A man sentenced to 10 years after pleading guilty in a drunk driving crash that killed three young children and their grandfather will be eligible to apply for unescorted temporary absence from prison next month.
Nine-year-old Daniel Neville-Lake, his five-year-old brother Harrison, their two-year-old sister Milly and the children’s 65-year-old grandfather, Gary Neville, died after the van they were in was hit by a speeding SUV driven by Marco Muzzo.
The children’s grandmother and great-grandmother were also seriously hurt in the Vaughan collision.
Muzzo was sentenced in March 2016 to 10 years in prison after a judge said he must be held accountable for the irreversible suffering he’d caused in the September 2015 crash north of Toronto.
Superior Court Justice Michelle Fuerst noted Muzzo had already accrued a lengthy record of driving infractions — many of them for speeding — when he made the fateful decision to drink and drive after returning home from a trip to Miami.
Muzzo pleaded guilty to four counts of impaired driving causing death and two of impaired driving causing bodily harm and was to serve nine years and four months after credit for time served.
Correctional Service Canada says Muzzo will be eligible for day parole in November 2018, full parole in May 2019 and statutory release on June 18, 2022, and faces a 12-year driving ban, which will take effect on his release from custody.
Before sentencing, Muzzo apologized to the Neville-Lake family, saying he was “tortured by the grief and the pain” that he had caused.
“I will forever be haunted by the reality of what I have done. I am truly sorry,” he said.
The children’s mother, Jennifer Neville-Lake, posted an emotional message on Facebook earlier this week, to mark the two-year anniversary of the crash.
“Another year of every day hearing how many others have joined this gruesome family I was forced into, made up of victims of impaired driving,” she wrote.
“I may sound like a broken record but trust me, you don’t want to be me. Please. Plan and think before you drink. Don’t kill kids. Don’t kill a family.”

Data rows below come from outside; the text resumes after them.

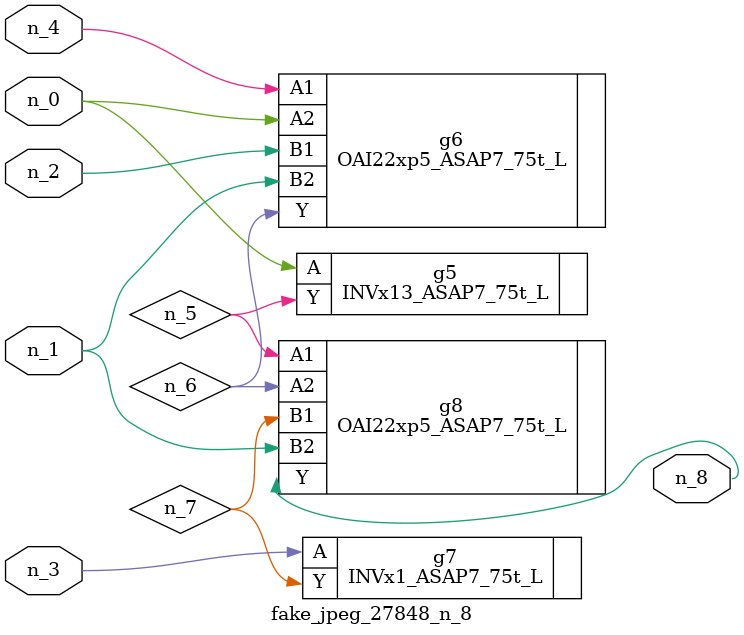
<source format=v>
module fake_jpeg_27848_n_8 (n_3, n_2, n_1, n_0, n_4, n_8);

input n_3;
input n_2;
input n_1;
input n_0;
input n_4;

output n_8;

wire n_6;
wire n_5;
wire n_7;

INVx13_ASAP7_75t_L g5 ( 
.A(n_0),
.Y(n_5)
);

OAI22xp5_ASAP7_75t_L g6 ( 
.A1(n_4),
.A2(n_0),
.B1(n_2),
.B2(n_1),
.Y(n_6)
);

INVx1_ASAP7_75t_L g7 ( 
.A(n_3),
.Y(n_7)
);

OAI22xp5_ASAP7_75t_L g8 ( 
.A1(n_5),
.A2(n_6),
.B1(n_7),
.B2(n_1),
.Y(n_8)
);


endmodule
</source>
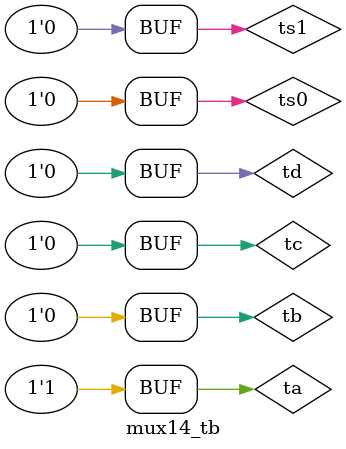
<source format=v>
`timescale 1ns / 1ps


module mux(
    input ps0,ps1,
    input in1,in2,in3,in4,
    output out
    );
    wire[1:0]s1;
    wire[3:0]w;
    not(s1[0],ps0);
    not(s1[1],ps1);
    assign w[0]=in1&s1[0]&s1[1];
    assign w[1]=in2&ps0&s1[1];
    assign w[2]=in3&ps1&s1[0];
    assign w[3]=in4&ps0&ps1;
    assign out=w[0]|w[1]|w[2]|w[3];
endmodule


module mux14_tb;
wire tout;
reg ta, tb, tc, td, ts1, ts0;
mux4 multi4x_inst( .in1(ta), .in2(tb), .in3(tc), .in4(td), .ps0(ts0), .ps1(ts1), .out(tout) );
initial
begin
// p1
ta = 1'b1;
tb = 1'b0;
tc = 1'b1;
td = 1'b1;
ts0 = 1'b0;
ts1 = 1'b1;
#20 //p2
ta = 1'b0;
tb = 1'b1;
tc = 1'b0;
td = 1'b0;
ts0 = 1'b0;
ts1 = 1'b1;
#20 //p3
ta = 1'b0;
tb = 1'b0;
tc = 1'b1;
td = 1'b0;
ts0 = 1'b1;
ts1 = 1'b0;
#20 //p4
ta = 1'b0;
tb = 1'b0;
tc = 1'b0;
td = 1'b1;
ts0 = 1'b1;
ts1 = 1'b1;
#20 //p5
ta = 1'b1;
tb = 1'b0;
tc = 1'b0;
td = 1'b0;
ts0 = 1'b0;
ts1 = 1'b0;

$dumpfile("power_test.vcd");
$dumpvars();

end
endmodule

</source>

During Muzzo’s criminal trial, court heard he picked up his Jeep from the airport parking lot and drove through a stop sign shortly afterward, plowing into the driver’s side of the minivan carrying the Neville-Lake family. He was speeding at the time.
The Neville-Lake family is seeking more than $25 million from Muzzo and his family’s drywall company, Marel Contractors, arguing their negligence caused the fatal crash.